-- Text to read --
HIGH COURT. Supreme Court Chief Justice Alexander Gesmundo and other justices attend the special en banc session on October 14, 2022.

Angie de Silva/Rappler

Four incumbent justices – Hernando, Marquez, Kho, and Singh – will serve across four presidents as they retire in 2036

MANILA, Philippines – Incumbent President Ferdinand Marcos Jr. will get to appoint his first justice only by 2025, precluding resignations or unforeseen emergencies.

The Supreme Court (SC), considered the court of last resort, consists of the chief justice and 14 associate justices.

The current line up of High Court justices is composed of appointees of former presidents Benigno “Noynoy” Aquino III and Rodrigo Duterte.

Only two of the 15 current justices were appointed by Aquino, while the rest, including Chief Justice Alexander Gesmundo, are Duterte appointees. (See chart below.)

Based on tenure, Associate Justice Mario Lopez is the closest to retirement – he will end his term in June 2025. Meanwhile, four justices will remain until 2036: Associate Justices Ramon Paul Hernando, Jose Midas Marquez, Antonio Kho Jr., and Maria Filomena Singh.

Hernando, Marquez, Kho, and Singh will serve across four Philippine presidents – Duterte, incumbent President Marcos, and the two chief executives after Marcos.

Among existing magistrates, Justice Marvic Leonen is the most senior, followed by Associate Justice Alfredo Benjamin Caguioa. Chief Justice Gesmundo is Duterte’s most senior appointee.

Appointing power

In terms of appointees, late dictator Ferdinand E. Marcos holds the most number of appointed justices with 30 appointed associate justices and six chief justices. Because the late tyrant clung to power for over 20 years, he had the extended privilege of appointing more justices.

There were recent presidents, whose term is limited to only six years, who were unable to appoint chief justices because SC justices can serve only until 70 years old. Among them was Noynoy Aquino because his lone chief justice appointee – Maria Lourdes Sereno – was booted out of the High Tribunal.

Sereno was ousted via quo warranto, and was never considered to have become chief justice as her appointment was voided.

As a result of her ouster, Duterte was able to appoint four chief justices, including Teresita de Castro, who took over Sereno’s vacated post. De Castro served for only 46 days. After her, Lucas Bersamin took over as chief justice, serving for less than a year.

Early years

During the SC’s early years, the chief justices were appointed by US presidents since the Philippines was still an American colony at the time. The chief justice’s seat was, however, reserved for Filipinos, and Cayetano Arellano was chosen as the first chief justice. He is, so far, the chief justice who has served the longest – 18 years and 81 days.

-- Listed records --
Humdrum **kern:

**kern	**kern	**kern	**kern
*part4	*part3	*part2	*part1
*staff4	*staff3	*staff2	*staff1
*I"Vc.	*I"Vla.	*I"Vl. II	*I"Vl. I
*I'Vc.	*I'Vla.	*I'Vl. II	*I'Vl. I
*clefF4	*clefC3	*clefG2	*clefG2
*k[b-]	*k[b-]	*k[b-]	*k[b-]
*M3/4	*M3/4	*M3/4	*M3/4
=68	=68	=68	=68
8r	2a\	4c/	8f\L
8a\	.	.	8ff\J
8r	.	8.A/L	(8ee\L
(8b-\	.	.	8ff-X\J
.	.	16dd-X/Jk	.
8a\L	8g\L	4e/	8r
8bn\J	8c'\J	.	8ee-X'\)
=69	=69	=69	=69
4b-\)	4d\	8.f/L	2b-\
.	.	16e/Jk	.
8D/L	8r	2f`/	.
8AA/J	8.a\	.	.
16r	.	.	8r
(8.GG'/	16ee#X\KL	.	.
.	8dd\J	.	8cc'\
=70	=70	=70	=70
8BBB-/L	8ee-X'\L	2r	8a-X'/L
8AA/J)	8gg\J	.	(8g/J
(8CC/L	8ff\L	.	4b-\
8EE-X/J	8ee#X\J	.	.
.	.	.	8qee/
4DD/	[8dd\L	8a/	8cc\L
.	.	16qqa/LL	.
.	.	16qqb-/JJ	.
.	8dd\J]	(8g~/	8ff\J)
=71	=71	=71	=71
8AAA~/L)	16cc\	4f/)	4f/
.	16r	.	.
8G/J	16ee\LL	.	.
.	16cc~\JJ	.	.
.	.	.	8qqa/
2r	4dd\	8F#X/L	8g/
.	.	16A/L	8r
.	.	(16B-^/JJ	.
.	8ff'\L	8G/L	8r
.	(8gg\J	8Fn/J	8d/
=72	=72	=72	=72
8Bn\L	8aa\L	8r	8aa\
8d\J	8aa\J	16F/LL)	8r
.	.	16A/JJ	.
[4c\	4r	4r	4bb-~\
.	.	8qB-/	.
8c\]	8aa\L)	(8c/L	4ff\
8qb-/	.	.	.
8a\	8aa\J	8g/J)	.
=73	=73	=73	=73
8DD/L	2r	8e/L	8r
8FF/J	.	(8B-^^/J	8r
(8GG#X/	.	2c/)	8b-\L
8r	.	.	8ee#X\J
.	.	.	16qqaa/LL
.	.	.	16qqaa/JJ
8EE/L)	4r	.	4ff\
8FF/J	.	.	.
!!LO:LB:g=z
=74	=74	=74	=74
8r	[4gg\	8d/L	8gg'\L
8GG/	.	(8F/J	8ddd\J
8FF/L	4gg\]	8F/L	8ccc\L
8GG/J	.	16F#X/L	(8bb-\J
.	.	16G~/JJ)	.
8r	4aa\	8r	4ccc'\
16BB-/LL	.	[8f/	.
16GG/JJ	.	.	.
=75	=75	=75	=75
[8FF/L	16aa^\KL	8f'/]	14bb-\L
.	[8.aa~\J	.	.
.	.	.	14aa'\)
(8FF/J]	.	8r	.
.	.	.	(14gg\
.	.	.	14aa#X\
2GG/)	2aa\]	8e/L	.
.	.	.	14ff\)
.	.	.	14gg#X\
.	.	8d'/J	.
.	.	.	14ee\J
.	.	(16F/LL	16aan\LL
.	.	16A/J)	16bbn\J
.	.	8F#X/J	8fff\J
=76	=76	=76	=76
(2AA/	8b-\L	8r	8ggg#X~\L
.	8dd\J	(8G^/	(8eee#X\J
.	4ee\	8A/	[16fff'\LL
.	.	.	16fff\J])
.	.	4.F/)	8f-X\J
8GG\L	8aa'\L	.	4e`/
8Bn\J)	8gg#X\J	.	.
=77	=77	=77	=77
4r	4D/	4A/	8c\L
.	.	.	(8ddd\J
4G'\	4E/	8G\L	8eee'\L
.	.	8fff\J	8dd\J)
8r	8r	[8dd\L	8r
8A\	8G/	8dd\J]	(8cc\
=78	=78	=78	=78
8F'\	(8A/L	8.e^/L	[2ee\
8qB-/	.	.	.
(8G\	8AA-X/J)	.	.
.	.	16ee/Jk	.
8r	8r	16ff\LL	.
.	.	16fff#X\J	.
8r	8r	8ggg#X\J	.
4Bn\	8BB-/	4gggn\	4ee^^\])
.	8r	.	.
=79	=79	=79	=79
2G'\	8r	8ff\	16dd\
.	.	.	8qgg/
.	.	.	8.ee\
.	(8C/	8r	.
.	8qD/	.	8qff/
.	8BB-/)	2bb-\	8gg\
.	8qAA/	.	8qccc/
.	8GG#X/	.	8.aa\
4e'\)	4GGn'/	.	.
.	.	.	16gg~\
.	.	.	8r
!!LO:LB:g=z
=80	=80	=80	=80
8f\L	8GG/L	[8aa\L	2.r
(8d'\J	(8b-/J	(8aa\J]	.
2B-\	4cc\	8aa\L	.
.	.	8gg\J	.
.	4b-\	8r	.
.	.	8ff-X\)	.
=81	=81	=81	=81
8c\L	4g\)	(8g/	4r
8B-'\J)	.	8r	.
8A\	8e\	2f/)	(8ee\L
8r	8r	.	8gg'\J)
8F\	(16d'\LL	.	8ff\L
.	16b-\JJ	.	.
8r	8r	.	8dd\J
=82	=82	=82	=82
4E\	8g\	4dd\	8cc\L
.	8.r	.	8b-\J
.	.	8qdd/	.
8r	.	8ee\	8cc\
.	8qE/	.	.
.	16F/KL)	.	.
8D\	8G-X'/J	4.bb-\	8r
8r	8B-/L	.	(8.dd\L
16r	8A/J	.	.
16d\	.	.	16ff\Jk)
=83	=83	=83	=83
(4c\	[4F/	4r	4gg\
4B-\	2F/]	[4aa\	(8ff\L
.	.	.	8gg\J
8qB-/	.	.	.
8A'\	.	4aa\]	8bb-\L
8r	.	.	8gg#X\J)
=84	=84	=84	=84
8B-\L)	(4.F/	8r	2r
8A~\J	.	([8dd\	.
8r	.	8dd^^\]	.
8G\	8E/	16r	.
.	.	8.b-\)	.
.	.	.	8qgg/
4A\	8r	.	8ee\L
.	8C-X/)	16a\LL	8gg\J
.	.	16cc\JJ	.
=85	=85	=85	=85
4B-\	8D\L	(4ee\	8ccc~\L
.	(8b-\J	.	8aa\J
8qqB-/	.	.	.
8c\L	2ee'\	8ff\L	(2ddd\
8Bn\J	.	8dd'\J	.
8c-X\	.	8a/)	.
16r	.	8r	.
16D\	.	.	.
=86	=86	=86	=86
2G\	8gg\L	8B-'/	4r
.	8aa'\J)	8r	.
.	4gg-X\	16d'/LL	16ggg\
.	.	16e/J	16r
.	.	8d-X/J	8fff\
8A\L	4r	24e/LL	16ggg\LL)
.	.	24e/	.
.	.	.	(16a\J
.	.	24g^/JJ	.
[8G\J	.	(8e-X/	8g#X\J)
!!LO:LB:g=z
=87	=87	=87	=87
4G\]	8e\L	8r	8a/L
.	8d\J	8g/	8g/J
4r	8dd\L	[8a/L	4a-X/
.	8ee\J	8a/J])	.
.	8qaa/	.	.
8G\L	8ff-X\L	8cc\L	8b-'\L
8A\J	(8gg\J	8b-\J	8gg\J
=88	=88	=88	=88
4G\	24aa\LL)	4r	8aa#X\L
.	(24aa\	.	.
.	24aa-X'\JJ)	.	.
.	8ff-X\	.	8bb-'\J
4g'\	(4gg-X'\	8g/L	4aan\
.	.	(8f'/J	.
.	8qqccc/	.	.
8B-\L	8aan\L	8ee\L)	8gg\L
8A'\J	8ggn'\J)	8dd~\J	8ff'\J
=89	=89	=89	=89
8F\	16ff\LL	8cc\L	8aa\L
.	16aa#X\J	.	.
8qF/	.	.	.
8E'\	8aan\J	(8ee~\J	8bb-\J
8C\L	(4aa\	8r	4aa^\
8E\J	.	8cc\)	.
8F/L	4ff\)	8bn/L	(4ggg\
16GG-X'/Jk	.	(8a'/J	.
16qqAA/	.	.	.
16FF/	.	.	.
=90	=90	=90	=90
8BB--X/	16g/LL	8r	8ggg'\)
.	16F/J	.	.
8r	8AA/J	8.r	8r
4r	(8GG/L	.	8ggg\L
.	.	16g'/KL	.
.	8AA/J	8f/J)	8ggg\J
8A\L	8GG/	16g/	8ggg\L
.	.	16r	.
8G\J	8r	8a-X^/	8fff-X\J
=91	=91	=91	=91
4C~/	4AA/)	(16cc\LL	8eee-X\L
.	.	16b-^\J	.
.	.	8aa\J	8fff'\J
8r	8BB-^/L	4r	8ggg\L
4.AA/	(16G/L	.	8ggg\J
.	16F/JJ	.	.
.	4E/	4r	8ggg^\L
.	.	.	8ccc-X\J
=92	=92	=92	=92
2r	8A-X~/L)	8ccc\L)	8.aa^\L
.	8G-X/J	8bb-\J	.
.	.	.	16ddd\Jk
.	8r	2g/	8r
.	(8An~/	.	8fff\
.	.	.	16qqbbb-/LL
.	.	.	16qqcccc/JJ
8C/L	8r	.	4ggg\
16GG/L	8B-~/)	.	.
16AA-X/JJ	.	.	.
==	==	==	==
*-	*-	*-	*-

-- Given task --
Recast the paragraph of the article on the Supreme Court justices that begins "Based on tenure" as a brief list, keeping its main facts. The material plays no part in this exercise.

-- Reply --
- Associate Justice Mario Lopez is closest to retirement; his term ends in June 2025.
- Four justices will remain until 2036: Associate Justices Ramon Paul Hernando, Jose Midas Marquez, Antonio Kho Jr., and Maria Filomena Singh.